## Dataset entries

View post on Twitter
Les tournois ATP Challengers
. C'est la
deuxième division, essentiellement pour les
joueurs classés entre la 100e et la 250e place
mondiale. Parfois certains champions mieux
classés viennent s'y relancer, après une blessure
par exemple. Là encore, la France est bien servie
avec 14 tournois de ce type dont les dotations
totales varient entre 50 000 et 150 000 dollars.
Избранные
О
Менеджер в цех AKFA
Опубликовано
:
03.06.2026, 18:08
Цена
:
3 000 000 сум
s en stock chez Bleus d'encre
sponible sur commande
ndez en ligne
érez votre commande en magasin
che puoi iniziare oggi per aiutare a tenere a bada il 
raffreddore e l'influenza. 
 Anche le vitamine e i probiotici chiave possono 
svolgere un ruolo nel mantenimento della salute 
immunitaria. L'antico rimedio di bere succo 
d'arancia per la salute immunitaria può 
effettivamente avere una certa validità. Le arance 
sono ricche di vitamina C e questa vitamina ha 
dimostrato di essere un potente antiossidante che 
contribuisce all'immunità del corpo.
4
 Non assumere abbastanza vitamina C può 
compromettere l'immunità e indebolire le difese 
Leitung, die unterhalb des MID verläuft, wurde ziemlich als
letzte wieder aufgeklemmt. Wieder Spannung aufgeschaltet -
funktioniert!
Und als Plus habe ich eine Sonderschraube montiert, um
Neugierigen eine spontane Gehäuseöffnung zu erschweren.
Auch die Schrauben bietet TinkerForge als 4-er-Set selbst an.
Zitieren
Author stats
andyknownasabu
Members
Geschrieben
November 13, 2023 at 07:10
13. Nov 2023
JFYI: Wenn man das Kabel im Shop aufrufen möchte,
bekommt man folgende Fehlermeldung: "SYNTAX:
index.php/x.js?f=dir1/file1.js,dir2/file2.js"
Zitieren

## Aim of the exercise
Reproduce the listing from its first line through the line containing "sono ricche di", swapping "tournois" for "épreuves" and keeping everything else identical.

## Response below
View post on Twitter
Les épreuves ATP Challengers
. C'est la
deuxième division, essentiellement pour les
joueurs classés entre la 100e et la 250e place
mondiale. Parfois certains champions mieux
classés viennent s'y relancer, après une blessure
par exemple. Là encore, la France est bien servie
avec 14 épreuves de ce type dont les dotations
totales varient entre 50 000 et 150 000 dollars.
Избранные
О
Менеджер в цех AKFA
Опубликовано
:
03.06.2026, 18:08
Цена
:
3 000 000 сум
s en stock chez Bleus d'encre
sponible sur commande
ndez en ligne
érez votre commande en magasin
che puoi iniziare oggi per aiutare a tenere a bada il 
raffreddore e l'influenza. 
 Anche le vitamine e i probiotici chiave possono 
svolgere un ruolo nel mantenimento della salute 
immunitaria. L'antico rimedio di bere succo 
d'arancia per la salute immunitaria può 
effettivamente avere una certa validità. Le arance 
sono ricche di vitamina C e questa vitamina ha 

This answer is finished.